It’s one thing to post about weight when you have worked really hard and made amazing changes. Those workout posts and before and afters are so inspiring. It’s even alright to talk about it if you are selling something (although let’s all agree that those should be kept to a minimum) but if you have always been a smaller person and have never had to worry about weight, you should probably leave your ab selfies off social media as a common courtesy. End rant.

So back to letting things roll off me quicker! Let’s use this year to choose better words and be more conscious of our social media postings.
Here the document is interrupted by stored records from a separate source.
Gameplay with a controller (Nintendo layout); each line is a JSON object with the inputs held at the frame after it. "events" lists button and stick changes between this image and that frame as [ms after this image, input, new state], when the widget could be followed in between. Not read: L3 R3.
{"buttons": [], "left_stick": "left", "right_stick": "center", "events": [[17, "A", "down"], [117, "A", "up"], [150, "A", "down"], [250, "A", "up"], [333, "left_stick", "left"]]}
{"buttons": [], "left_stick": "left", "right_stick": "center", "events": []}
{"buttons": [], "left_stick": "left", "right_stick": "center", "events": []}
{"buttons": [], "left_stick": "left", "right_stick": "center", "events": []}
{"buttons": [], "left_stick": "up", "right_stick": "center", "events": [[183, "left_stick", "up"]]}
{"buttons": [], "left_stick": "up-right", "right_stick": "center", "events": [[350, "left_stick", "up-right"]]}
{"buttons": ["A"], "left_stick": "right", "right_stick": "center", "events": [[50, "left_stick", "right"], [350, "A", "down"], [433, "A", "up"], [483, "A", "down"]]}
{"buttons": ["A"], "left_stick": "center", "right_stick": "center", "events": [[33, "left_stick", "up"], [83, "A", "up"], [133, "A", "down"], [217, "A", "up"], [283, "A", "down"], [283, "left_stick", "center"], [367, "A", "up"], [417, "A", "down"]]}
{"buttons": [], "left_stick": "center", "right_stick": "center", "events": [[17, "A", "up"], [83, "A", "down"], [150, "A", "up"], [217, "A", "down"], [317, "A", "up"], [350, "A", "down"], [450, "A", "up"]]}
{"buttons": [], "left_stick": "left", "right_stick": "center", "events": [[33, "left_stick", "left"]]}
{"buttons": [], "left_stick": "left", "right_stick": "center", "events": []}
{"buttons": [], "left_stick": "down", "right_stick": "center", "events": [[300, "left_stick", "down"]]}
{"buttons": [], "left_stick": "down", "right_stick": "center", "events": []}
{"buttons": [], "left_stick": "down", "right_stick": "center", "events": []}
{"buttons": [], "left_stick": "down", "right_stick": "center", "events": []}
Personally, I have 3 things I hope to see myself committed to in 2019.

  1. Learn & use my DSLR camera to its maximum potential.
  2. Dive into scripture – I bought this book on sale at Target several months ago and thought it would make a nice present until I realized it would serve me better. 🙂
  3. Let words just be that – words. I hope to choose them wisely and thoughtfully with everyone I meet and be gracious with words that are said to me.

Being a new mom, I make it a point to simply say “You look great!” to every other new mom no matter what. It’s never a lie, no matter their size or circumstance. This woman’s body just went through hell, they went through hell and a number on the scale means nothing in comparison to what a beautiful, tiny human they just created. I urge you all to do the same. Just a small and tiny gesture that says you are a rockstar with no hidden meaning or followup put down.

Let’s make this year a beautiful one! What are some of your resolutions this year?